The Americans with Disabilities Act of 1990 states, “No qualified individual with a disability shall, by reason of such disability, be excluded from participation in or be denied the benefits of services, programs, or activities of a public entity, or be subjected to discrimination by any such entity.” Though the ADA outlines specific ways in which this requirement must legally be met, including large-print labels and audio guides, museums ought to go beyond what is legally mandated in order to truly ensure that no one be “excluded from participation.” Programs that encourage multi-sensory learning are a step in the right direction towards accessibility for everyone, and therefore would help museums fulfill this need outlined in the Americans with Disabilities Act.
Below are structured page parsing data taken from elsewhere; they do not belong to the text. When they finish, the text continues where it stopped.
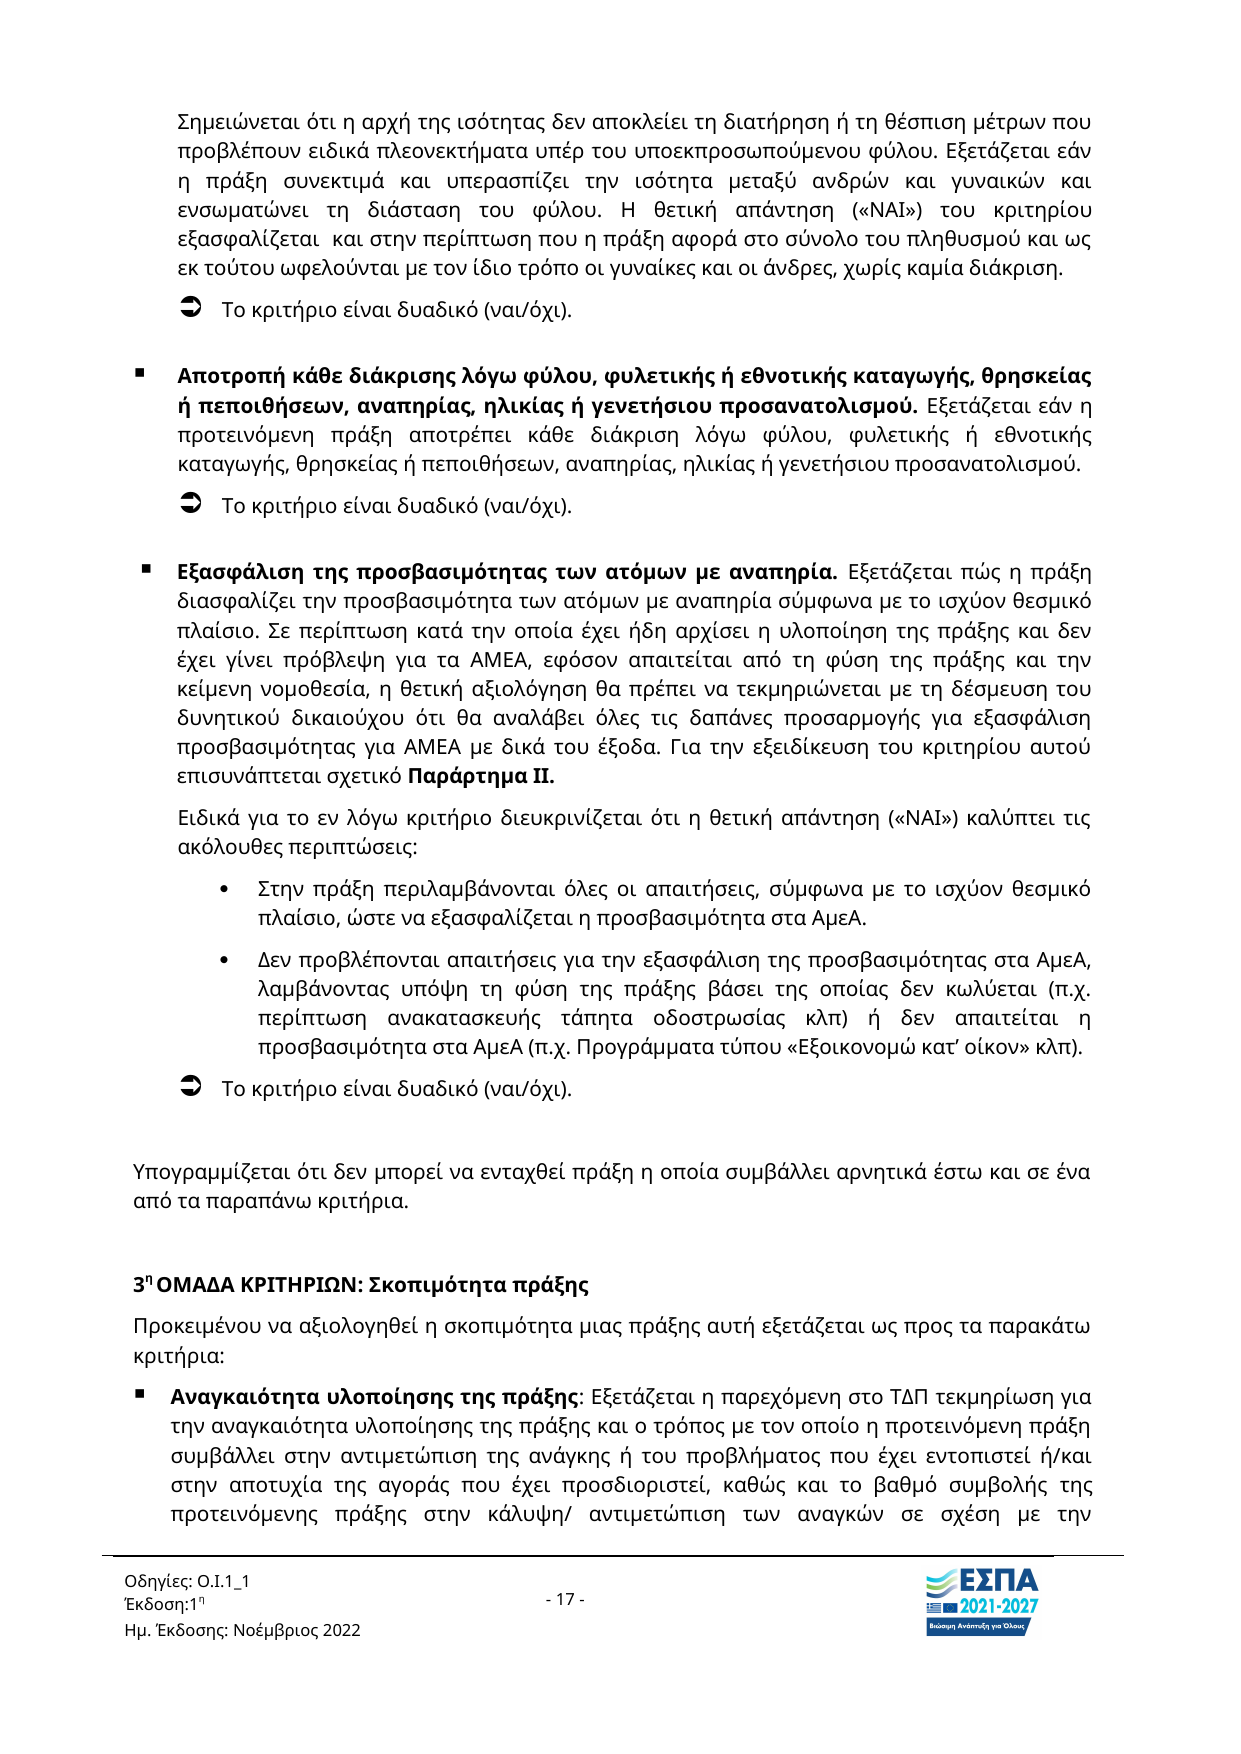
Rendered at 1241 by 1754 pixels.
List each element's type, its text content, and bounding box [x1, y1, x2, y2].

list Στην πράξη περιλαμβάνονται όλες οι απαιτήσεις, σύμφωνα με το ισχύον θεσμικό πλαίσιο, ώστε να εξασφαλίζεται η προσβασιμότητα στα ΑμεΑ. [220, 873, 1093, 931]
list Το κριτήριο είναι δυαδικό (ναι/όχι). [177, 1073, 1093, 1102]
list Το κριτήριο είναι δυαδικό (ναι/όχι). [177, 490, 1093, 519]
list Το κριτήριο είναι δυαδικό (ναι/όχι). [177, 294, 1093, 323]
list Υπογραμμίζεται ότι δεν μπορεί να ενταχθεί πράξη η οποία συμβάλλει αρνητικά έστω και σε ένα από τα παραπάνω κριτήρια. [133, 1156, 1093, 1215]
list Ειδικά για το εν λόγω κριτήριο διευκρινίζεται ότι η θετική απάντηση («ΝΑΙ») καλύπτει τις ακόλουθες περιπτώσεις: [177, 802, 1093, 861]
picture [920, 1565, 1043, 1640]
list Αποτροπή κάθε διάκρισης λόγω φύλου, φυλετικής ή εθνοτικής καταγωγής, θρησκείας ή πεποιθήσεων, αναπηρίας, ηλικίας ή γενετήσιου προσανατολισμού. Εξετάζεται εάν η προτεινόμενη πράξη αποτρέπει κάθε διάκριση λόγω φύλου, φυλετικής ή εθνοτικής καταγωγής, θρησκείας ή πεποιθήσεων, αναπηρίας, ηλικίας ή γενετήσιου προσανατολισμού. [133, 361, 1093, 477]
text Προκειμένου να αξιολογηθεί η σκοπιμότητα μιας πράξης αυτή εξετάζεται ως προς τα παρακάτω κριτήρια: [133, 1311, 1093, 1369]
list Αναγκαιότητα υλοποίησης της πράξης: Εξετάζεται η παρεχόμενη στο ΤΔΠ τεκμηρίωση για την αναγκαιότητα υλοποίησης της πράξης και ο τρόπος με τον οποίο η προτεινόμενη πράξη συμβάλλει στην αντιμετώπιση της ανάγκης ή του προβλήματος που έχει εντοπιστεί ή/και στην αποτυχία της αγοράς που έχει προσδιοριστεί, καθώς και το βαθμό συμβολής της προτεινόμενης πράξης στην κάλυψη/ αντιμετώπιση των αναγκών σε σχέση με την κρισιμότητα του προβλήματος στο πλαίσιο του συγκεκριμένου ειδικού στόχου/ κατηγορίας δράσεων. [133, 1381, 1093, 1527]
list Προάσπιση και προαγωγή της ισότητας μεταξύ ανδρών και γυναικών. Εξετάζεται εάν η προτεινόμενη πράξη έχει διαφορετικό αντίκτυπο στις γυναίκες και στους άντρες. Σημειώνεται ότι η αρχή της ισότητας δεν αποκλείει τη διατήρηση ή τη θέσπιση μέτρων που προβλέπουν ειδικά πλεονεκτήματα υπέρ του υποεκπροσωπούμενου φύλου. Εξετάζεται εάν η πράξη συνεκτιμά και υπερασπίζει την ισότητα μεταξύ ανδρών και γυναικών και ενσωματώνει τη διάσταση του φύλου. Η θετική απάντηση («ΝΑΙ») του κριτηρίου εξασφαλίζεται και στην περίπτωση που η πράξη αφορά στο σύνολο του πληθυσμού και ως εκ τούτου ωφελούνται με τον ίδιο τρόπο οι γυναίκες και οι άνδρες, χωρίς καμία διάκριση. [133, 106, 1093, 281]
text 3η ΟΜΑΔΑ ΚΡΙΤΗΡΙΩΝ: Σκοπιμότητα πράξης [133, 1269, 1093, 1298]
list Εξασφάλιση της προσβασιμότητας των ατόμων με αναπηρία. Εξετάζεται πώς η πράξη διασφαλίζει την προσβασιμότητα των ατόμων με αναπηρία σύμφωνα με το ισχύον θεσμικό πλαίσιο. Σε περίπτωση κατά την οποία έχει ήδη αρχίσει η υλοποίηση της πράξης και δεν έχει γίνει πρόβλεψη για τα ΑΜΕΑ, εφόσον απαιτείται από τη φύση της πράξης και την κείμενη νομοθεσία, η θετική αξιολόγηση θα πρέπει να τεκμηριώνεται με τη δέσμευση του δυνητικού δικαιούχου ότι θα αναλάβει όλες τις δαπάνες προσαρμογής για εξασφάλιση προσβασιμότητας για ΑΜΕΑ με δικά του έξοδα. Για την εξειδίκευση του κριτηρίου αυτού επισυνάπτεται σχετικό Παράρτημα ΙΙ. [139, 556, 1093, 790]
list Δεν προβλέπονται απαιτήσεις για την εξασφάλιση της προσβασιμότητας στα ΑμεΑ, λαμβάνοντας υπόψη τη φύση της πράξης βάσει της οποίας δεν κωλύεται (π.χ. περίπτωση ανακατασκευής τάπητα οδοστρωσίας κλπ) ή δεν απαιτείται η προσβασιμότητα στα ΑμεΑ (π.χ. Προγράμματα τύπου «Εξοικονομώ κατ’ οίκον» κλπ). [220, 944, 1093, 1061]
The Allen Memorial Art Museum is the perfect testing ground to implement these sorts of accessibility programs. Certainly, its status among the top ranked academic art museums, along with the College’s sustained commitment to accessibility for all, would make it seem so. Yet, the “small museum that has a little of everything,” as it was described by a recent visitor, currently lacks adequate accommodations for disabled visitors.
The historic building has no elevator, leaving visitors with physical disabilities to peruse a binder filled with pictures of exhibition objects and wall text featured in the upstairs Ripin Gallery instead of viewing the artwork firsthand. Additionally, many students are required to visit the print study room for their classes; the room, like the Ripin Gallery, is located on the second floor and is inaccessible to students who cannot climb stairs.
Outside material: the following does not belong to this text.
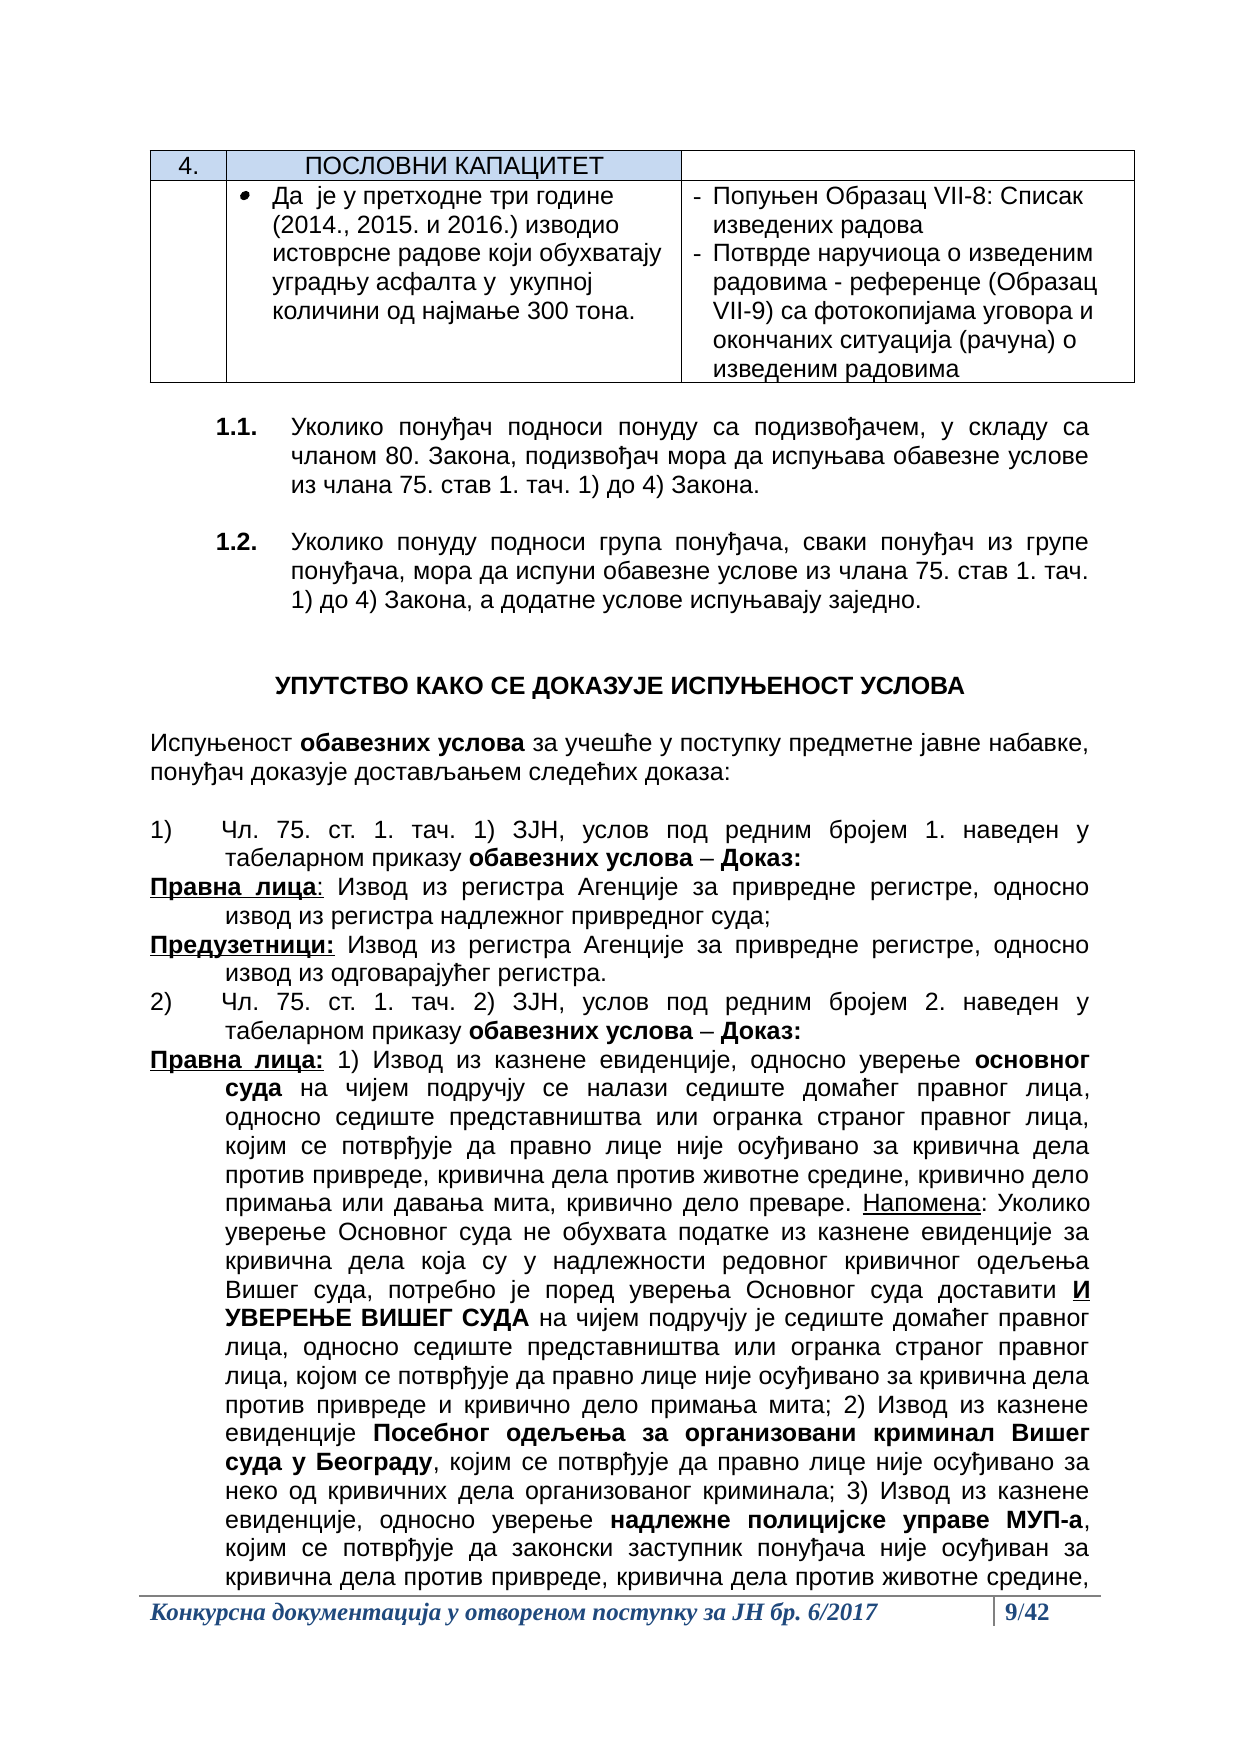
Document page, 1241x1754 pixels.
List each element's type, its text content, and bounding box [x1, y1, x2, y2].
Moreover, some galleries, such as the William-Newell and the Nord Gallery, are arranged “salon style,” meaning that pieces of art are stacked on top of each other. Potentially, this could create problems for visitors with Obsessive Compulsive Disorder or Attention Deficit Hyperactive Disorder, as this method of displaying art can be chaotic and overwhelming.
While the Allen has certain accessibility accommodations in place, such as an access ramp in the back of the museum by the courtyard, a “Highlights Audio Tour” and an encyclopedic website with podcasts and high definition pictures of artwork, there are certainly ways to expand its range of accessibility to make it a beacon for the campus community at large. Although it seems that Oberlin makes great strides in discussing issues of gender, sexuality, racism and other political or social justice issues, it has a long way to go in reaching full accessibility to all, regardless of disability.
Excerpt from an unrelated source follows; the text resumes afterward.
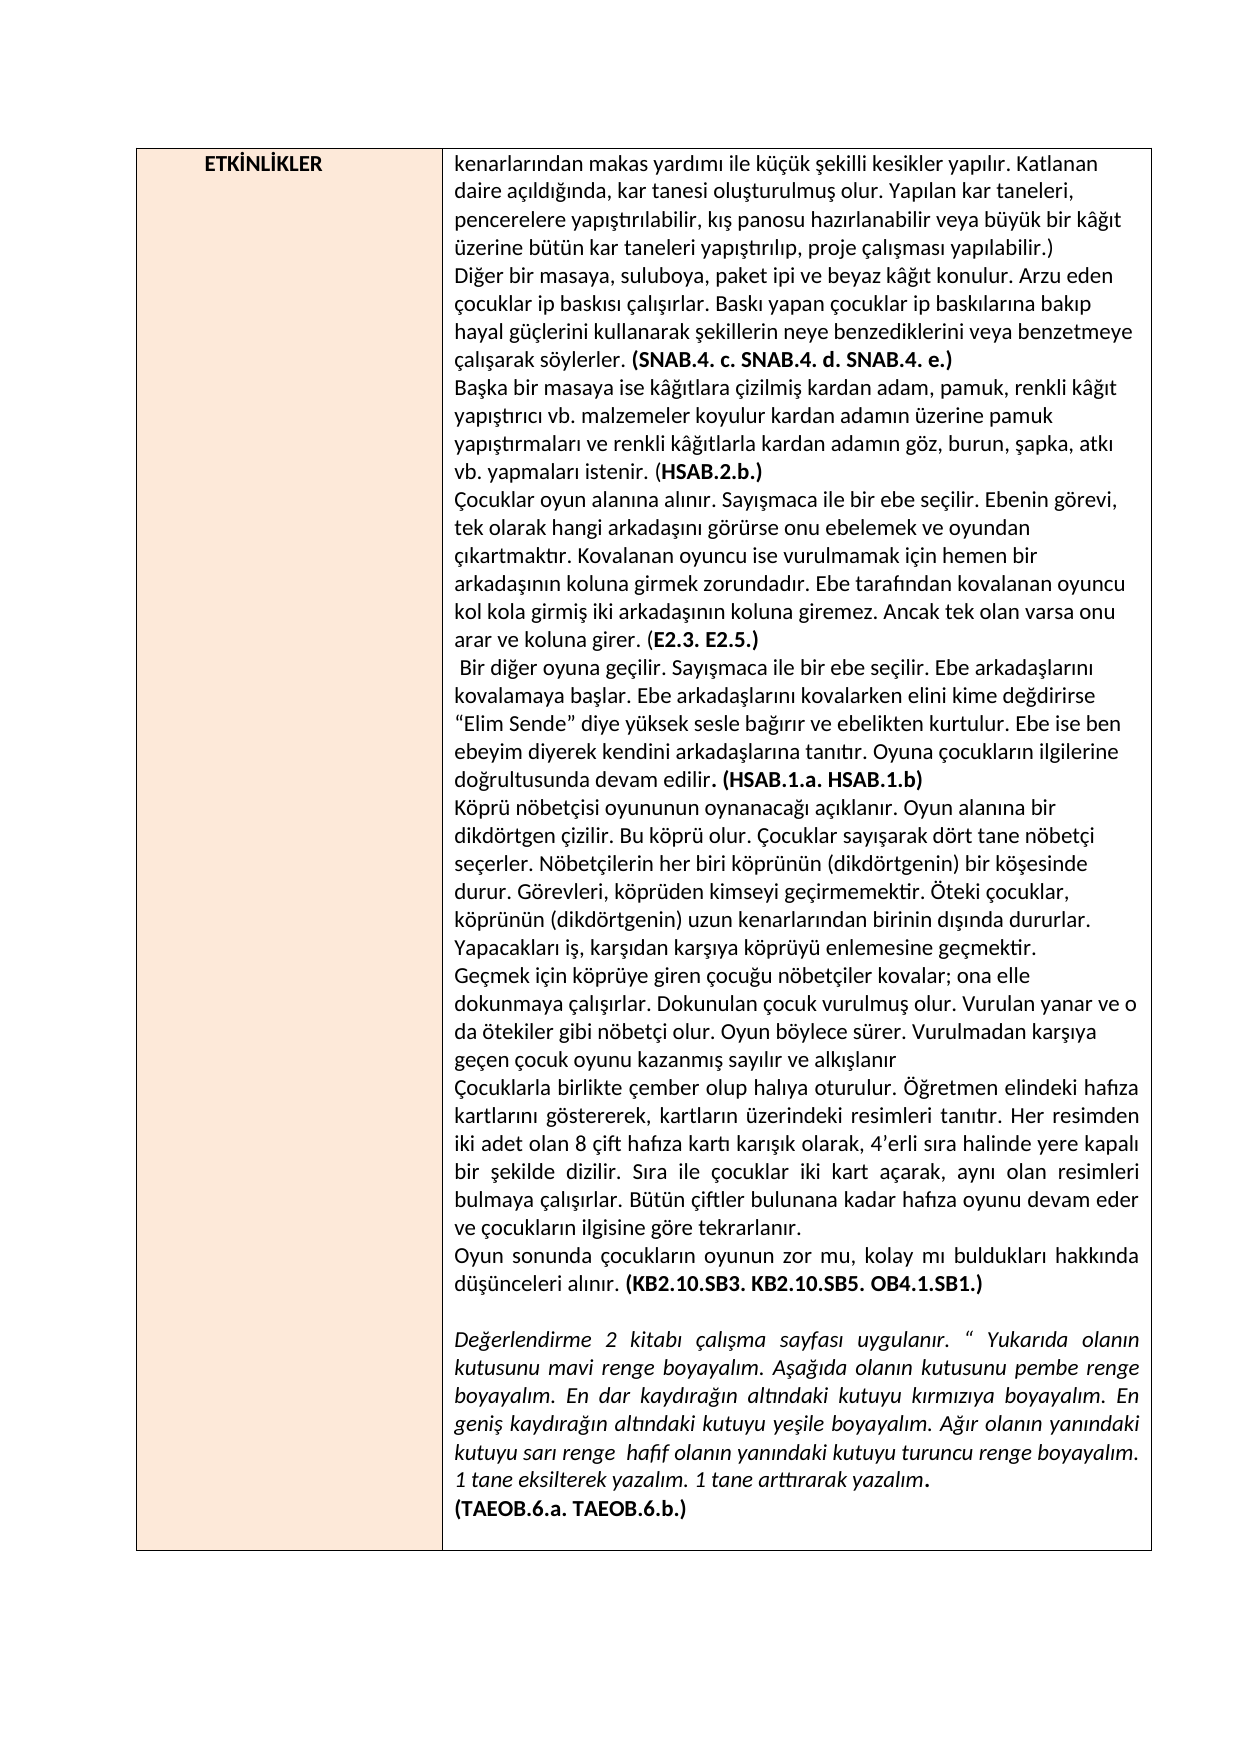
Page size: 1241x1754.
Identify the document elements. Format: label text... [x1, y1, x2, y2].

However, students at the College are working on a project, tentatively titled the Allen All-In Initiative, to make the museum more accessible. The Initiative seeks to build accessible spaces for blind and low-vision visitors by creating interactive ways to touch and engage with art. The venture’s goal is to submit a proposal to the Allen with detailed outlines of the programs it hopes will come to fruition. Such programs include 3D printing replicas of objects in the Allen’s collection to engage visitors’ tactile senses and pairing artwork in the Allen with student-composed music to bridge the connection between the visual and the auditory. The project would be non-invasive and would not require artwork to be moved or touched in the galleries.
Ultimately, art is more than just a painting hung up on a cold, intimidating museum wall. It is a living, breathing document of the past and a mode of expression, whether it be made for simple enjoyment or as a vessel of activism. As such, all people, regardless of disability, should be able to experience it, and museums should do their part in creating accessible spaces by facilitating programs that encourage multi-sensory learning. Even if it means touching the art.